One test of a dictionary's usefulness is the number of rude words it contains, its stock of everyday slang and coarse language. The lexicographer's approach to these words matters a great deal too. Does he or she coyly switch to sterile Latin when defining these words? Are they dissected clinically, or described with relish in salty language? As I've mentioned in an earlier post, Fallon’s Hindustani-English Dictionary gets it just right with its forays into the earthy and the bawdy. Here's the entry for khaya, a word of Farsi origin I encountered in William Dalrymple's Return of a King, where a variety of grape called khaya-e-ghulaman is described as the finest in Afghanistan. Dalrymple translates the phrase as 'young man's testicles', exactly the kind of weirdness I am unable to resist investigating:
P خايه /khā'yā, n. m. 1. Membrum virile.

Ūṅchā makān jiskā hai pach-khanā so āyā,
Ūpar kā khan ṭapak-kar jab pānī nīche āyā,
Us ne to apne ghar meṅ hai shor o gul machāyā,
Muflis pukārte haiṅ jāne hamārā khāyā!
Nazīr.

2. Testicles. Sir se khāyā bhārī. Prov. His testicles are heavier than his head. (A big hat on a small head.)
khāyā bāshad h., (Slang). v. n.

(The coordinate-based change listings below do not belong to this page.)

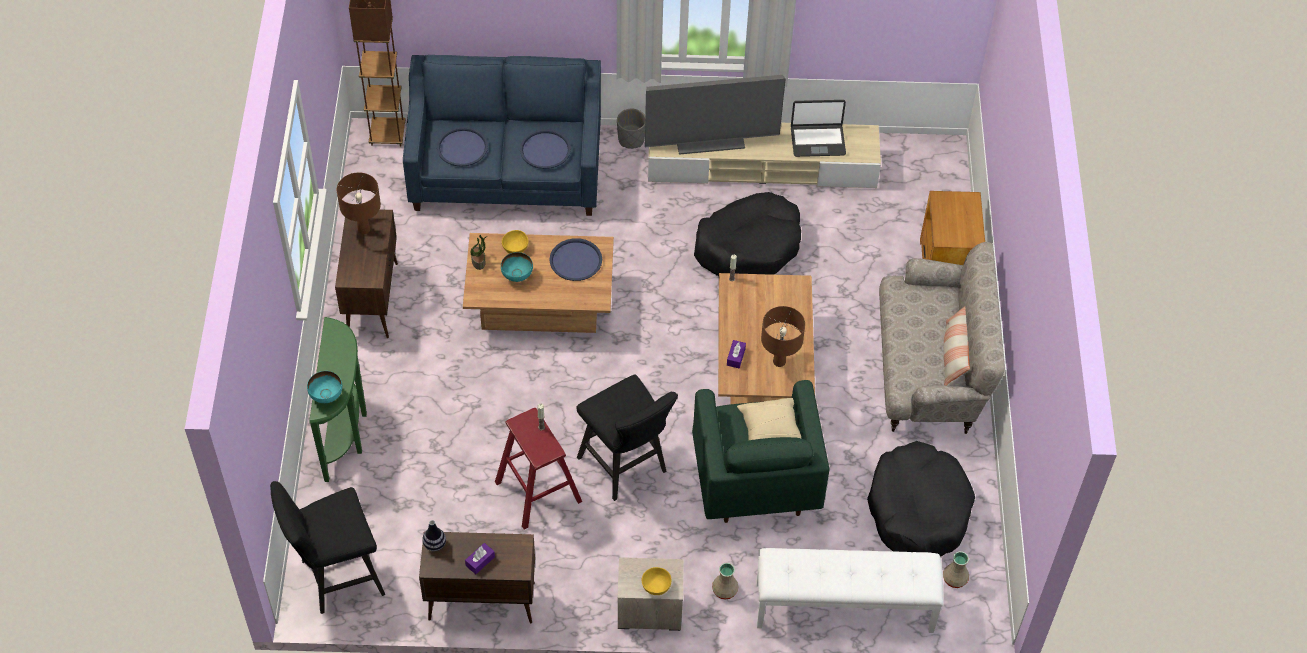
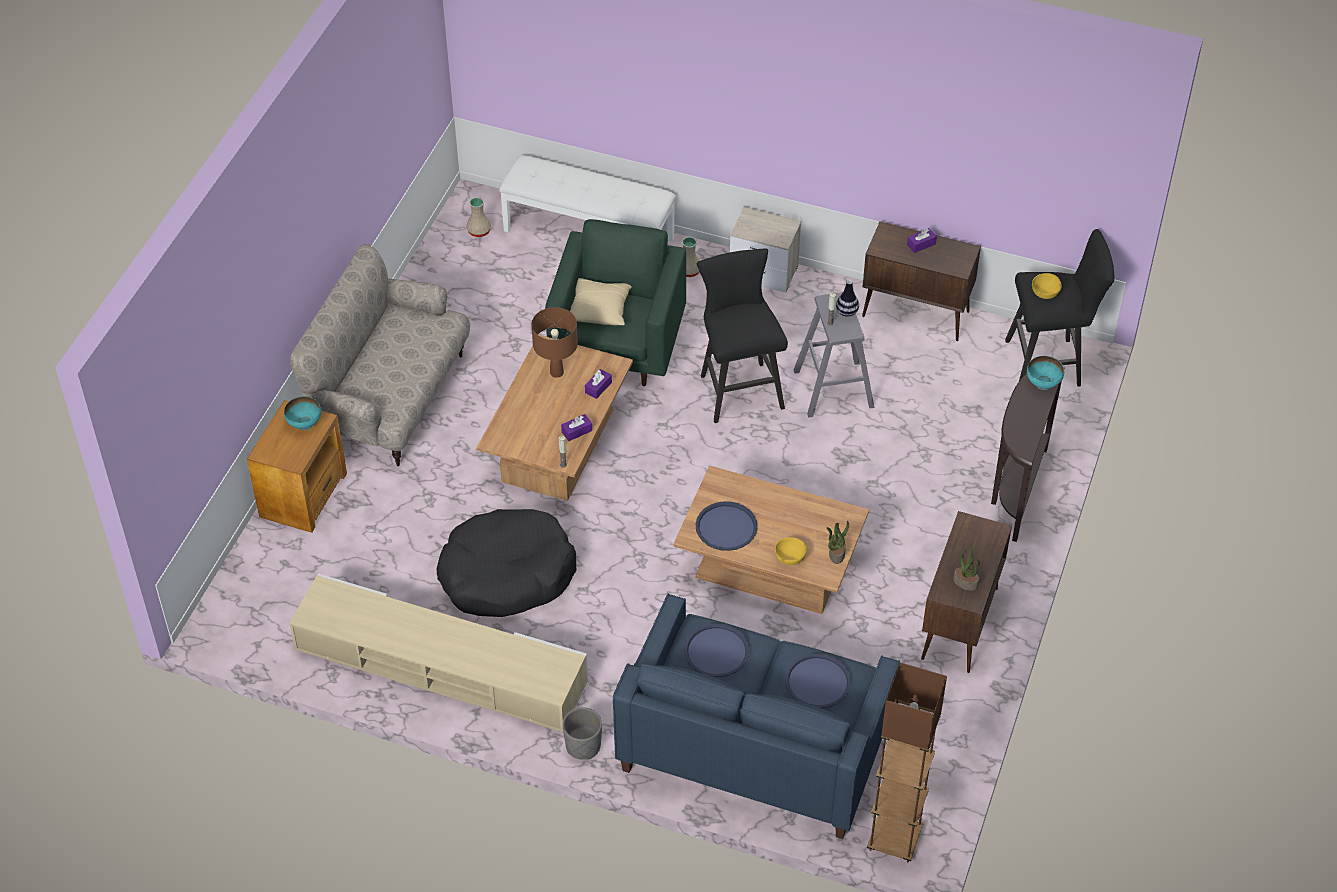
camera: 160 degrees left, 5 degrees down
(347, 431) = (1015, 490): green console table -> brown console table
(363, 229) = (966, 582): brown table lamp -> potted plant
(434, 544) = (960, 266): vase -> vase (847, 312)
(517, 276) = (798, 526): turquoise bowl -> turquoise bowl (305, 424)
(538, 492) = (833, 388): red stool -> grey stool
(655, 587) = (764, 220): yellow bowl -> yellow bowl (1045, 293)
(710, 139) = (500, 658): television -> none
(735, 311) = (577, 431): none -> purple tissue box
(817, 141) = (373, 621): laptop -> none
(918, 510) = (478, 288): black dog bed -> none
(954, 354) = (377, 339): pillow -> none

To go to pot.
khāyā-bardār, (Slang). n. m. A lickspittle; a cringing, obsequious fellow.
khāyā bardārī, khāyā sahlānā, (Slang) v. a. To cringe or fawn; to beslaver.
Bardari refers to the act of carrying or bearing something, so a khaya-bardar is someone employed to bear another's testicles, a sycophant. John Shakespear's A Dictionary Hindustani and English spins more variations on khaya, providing khaya chumaana ('not to submit to obedience') and khāya-kashīda ('an eunuch'). Fallon also has this satirical verse for the Arabic-origin synonym fatq or fitaq:
Qasd Baṅgāle kā kar dījiye faskh, aë sāhib!
Farz kardam ki wahāṅ jā-ke arākīn hue,
Toṅbe do nikleṅge, ek halq se, ek fitaq se,
Phir to, sāhab, na rahe āp, goyā bīn hue!

All thought of going to Bengal forego!
Grant you're a minister of state raised to,
Two gourds upon your throat and scrotum grown,
You're not yourself but a sitār outblown.

1 comment:

Whygh said...

So what is the translation of the poem illustrating khā’yā?